• TASK REQUIREMENTS:
Copy out the lines below word for word, leaving the pictures out of your answer.

• RAW DATA:
------------------------------------------------------------
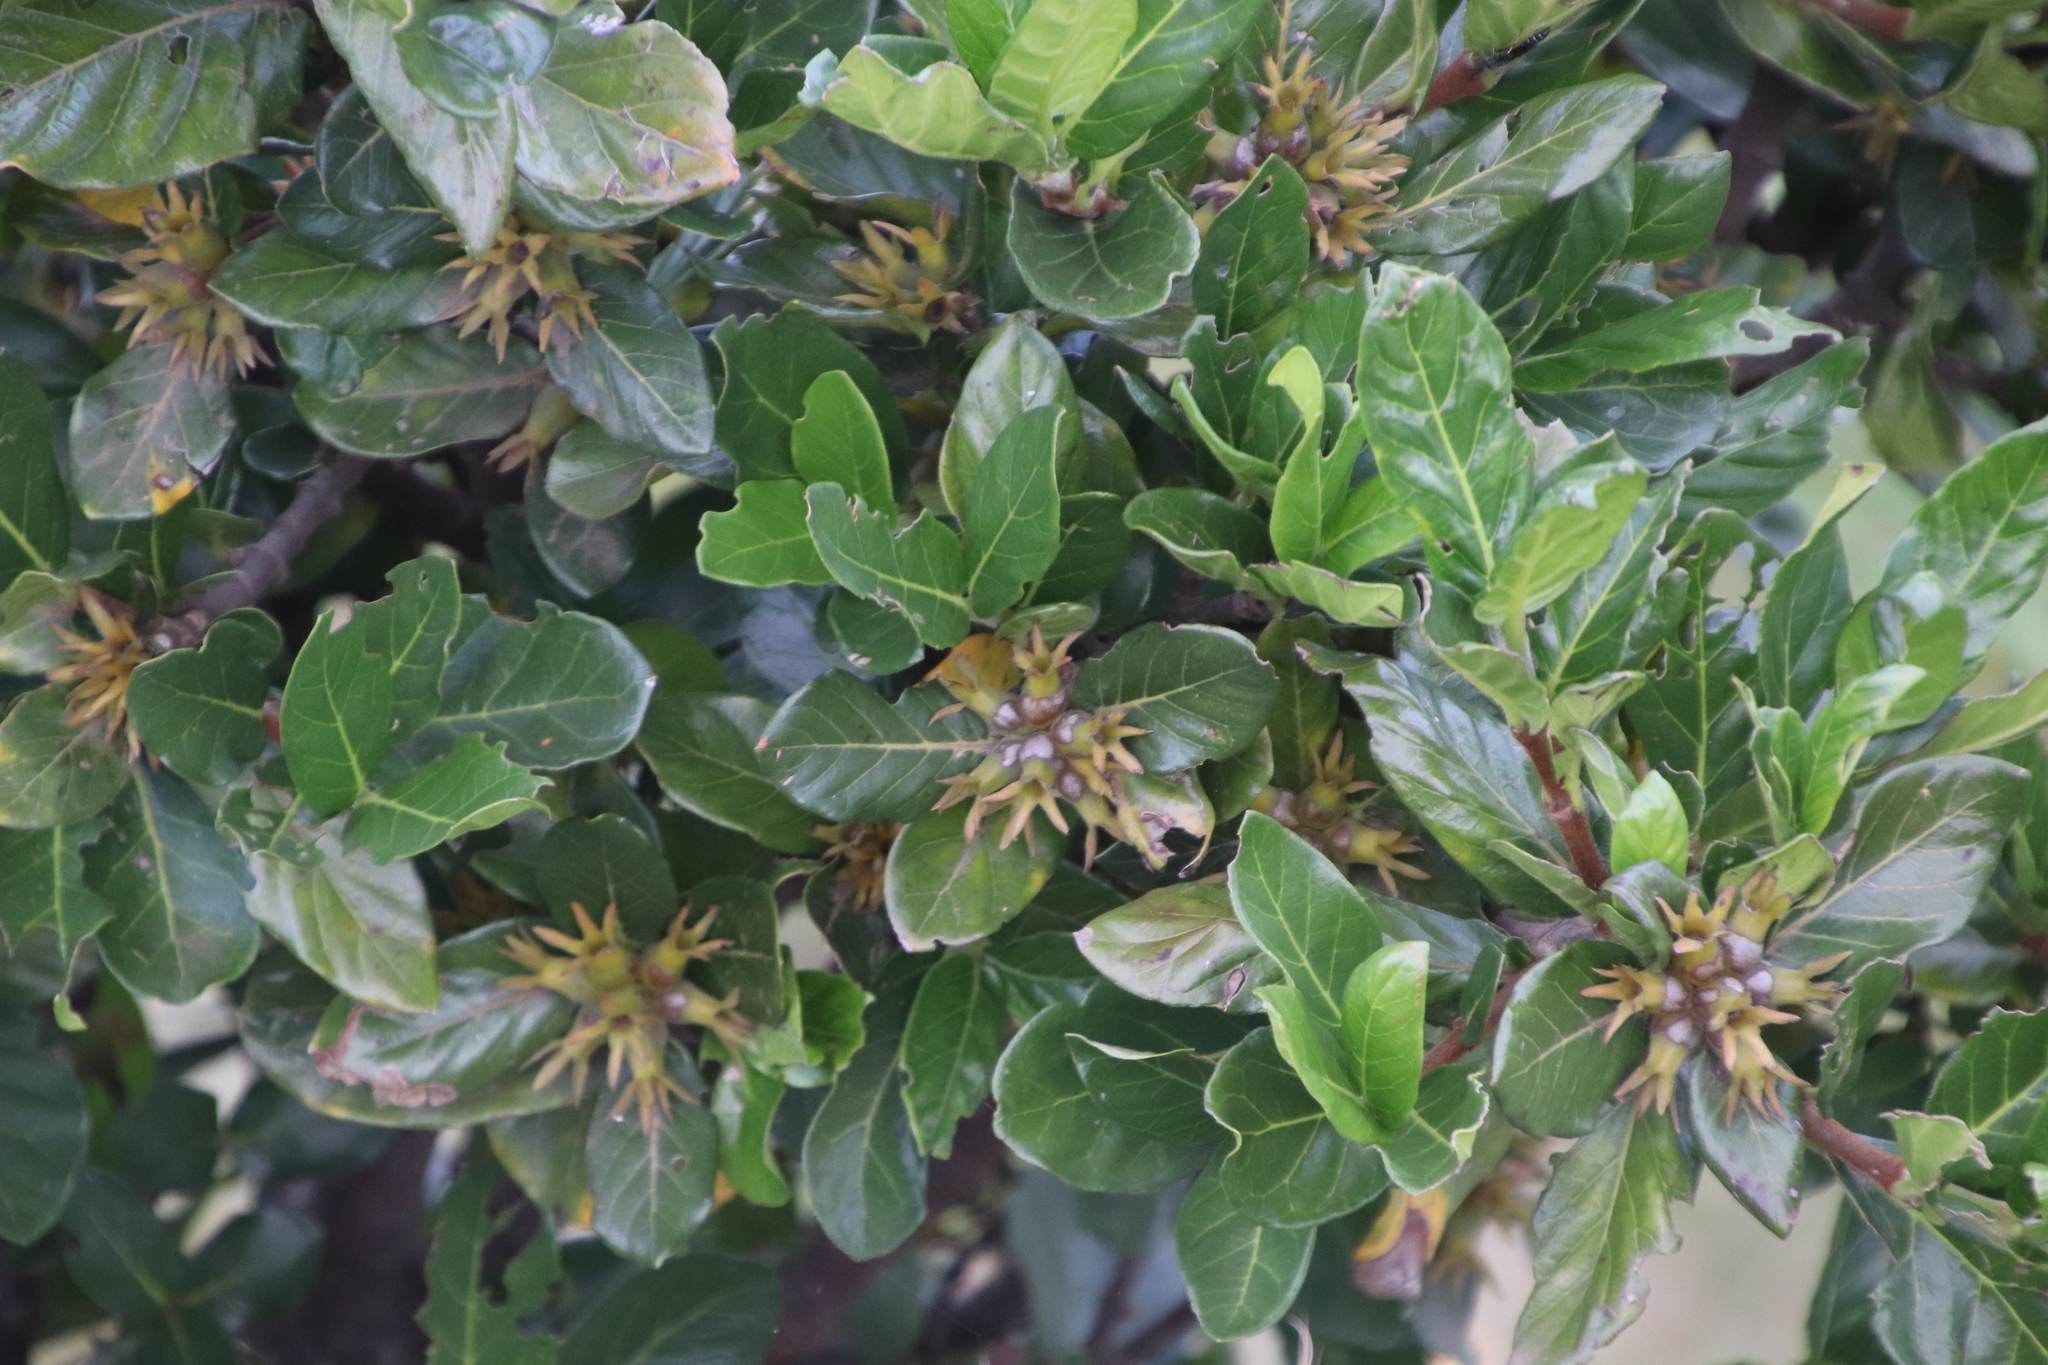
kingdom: Plantae
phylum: Tracheophyta
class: Magnoliopsida
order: Gentianales
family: Rubiaceae
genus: Burchellia
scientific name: Burchellia bubalina
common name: Wild pomegranate
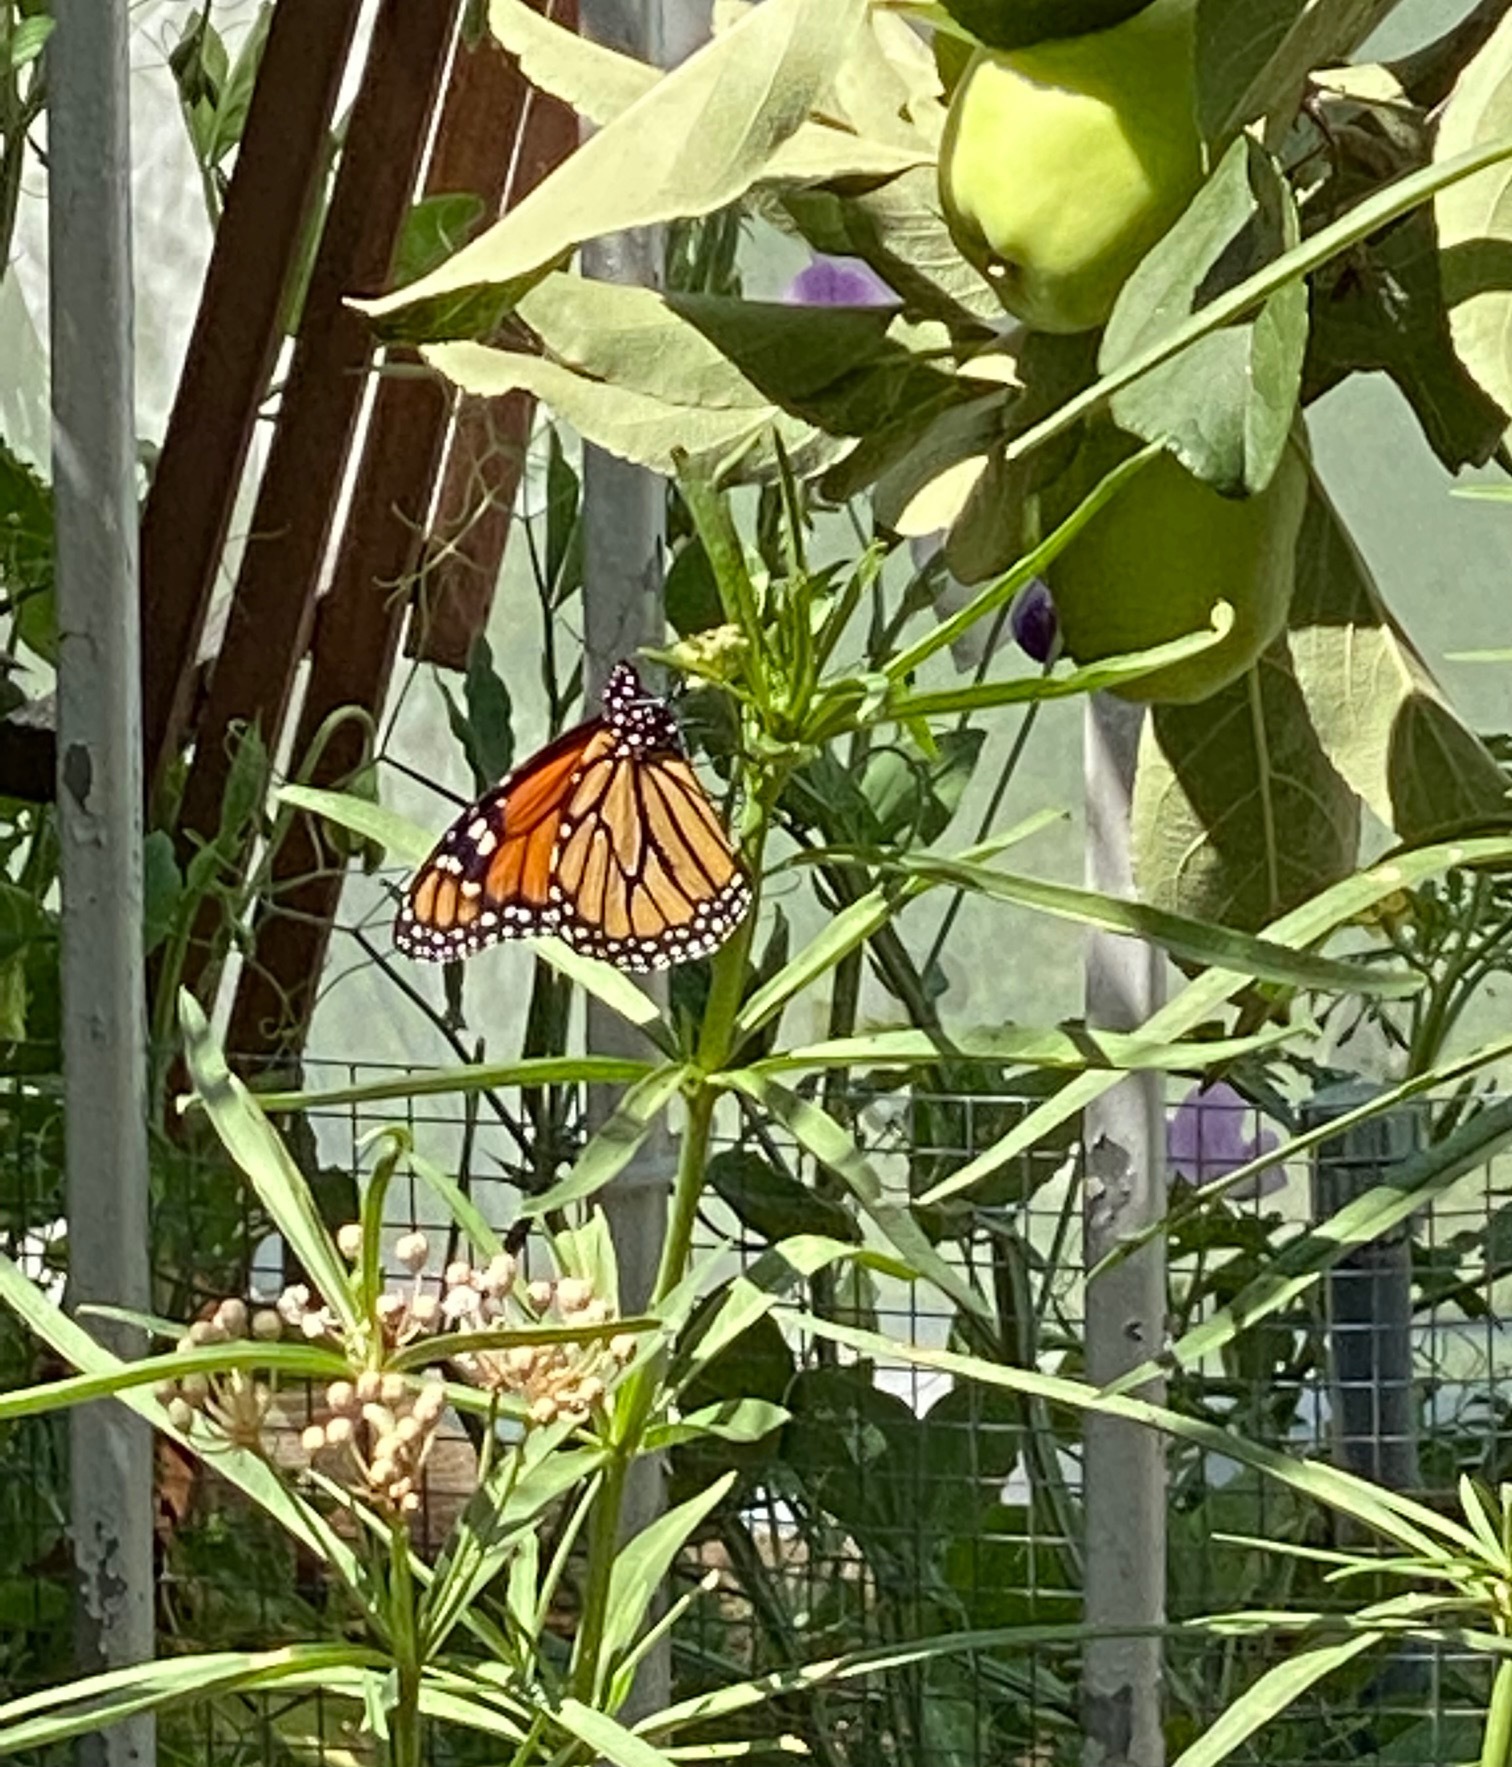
------------------------------------------------------------
• RESULT BELOW:
kingdom: Plantae
phylum: Tracheophyta
class: Magnoliopsida
order: Gentianales
family: Rubiaceae
genus: Burchellia
scientific name: Burchellia bubalina
common name: Wild pomegranate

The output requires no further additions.